Allogeneic SCT has been investigated primarily in young patients with HLA-identical sibling donors and extensive disease and/or marrow involvement. Low relapse rates suggest that this approach is potentially curative but is associated with treatment-related morbidity and mortality. Reduced-intensity transplantation is based on the assumption that a graft-vs-lymphoma effect is operative and has the potential to cure follicular lymphoma. Whether this approach will reduce toxicity while maintaining the low relapse rates associated with standard myeloablative allotransplants remains to be established. A randomized trial comparing this strategy with autologous SCT in relapsed follicular lymphoma was initiated in the United States to answer this important question but closed early because of poor accrual.
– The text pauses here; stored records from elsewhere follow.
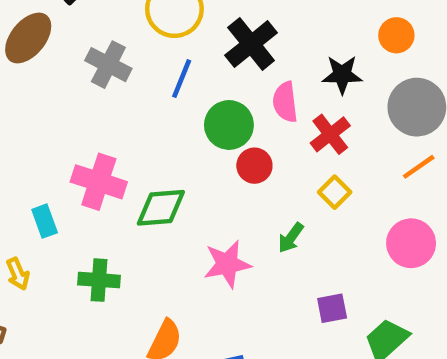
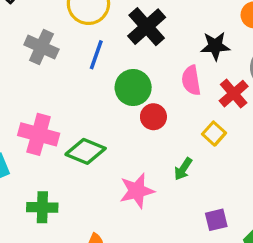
pink semicircle: (285, 102) -> (191, 80), moved
red cross: (330, 134) -> (234, 94), moved
green diamond: (161, 208) -> (86, 151), turned 30

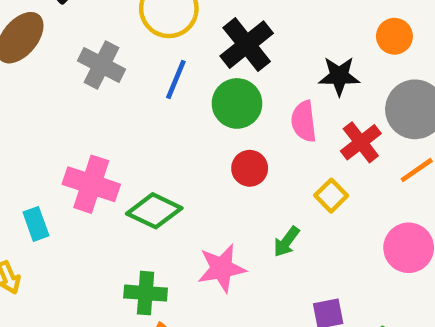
green circle: (133, 88) -> (237, 103), moved
green cross: (42, 207) -> (146, 293), moved

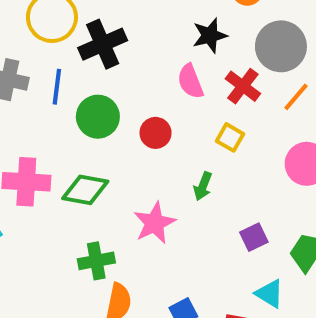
black cross: (247, 45) -> (103, 44), moved, turned 30
blue line: (176, 79) -> (57, 87), moved
green circle: (237, 103) -> (98, 117), moved

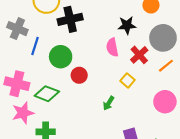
blue line: (57, 87) -> (35, 46), moved
red circle: (156, 133) -> (79, 75), moved
pink star: (155, 223) -> (23, 113), moved

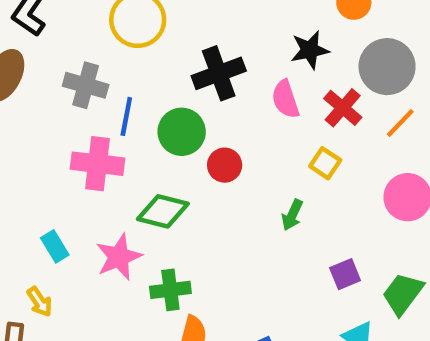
black cross: (70, 19) -> (219, 73), moved
pink cross: (17, 84) -> (98, 164), moved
Overall treatment strategy
Whereas treatment choices were once limited to single or combination alkylator-based treatment, we now are faced with choosing among a wide variety of strategies. There are many unanswered questions that can only be addressed through well-designed clinical trials. Hence, whenever possible, every patient with follicular lymphoma should be enrolled in prospective clinical studies. In the absence of symptoms or other indications for treatment, patients should be observed. A combination of rituximab and chemotherapy is recommended in the absence of a clinical trial for those who require treatment. Selected patients with comorbidities may be best served with rituximab alone. Radioimmunotherapy is a good option at the time of relapse, with transplantation reserved for selected patients in first or subsequent relapse.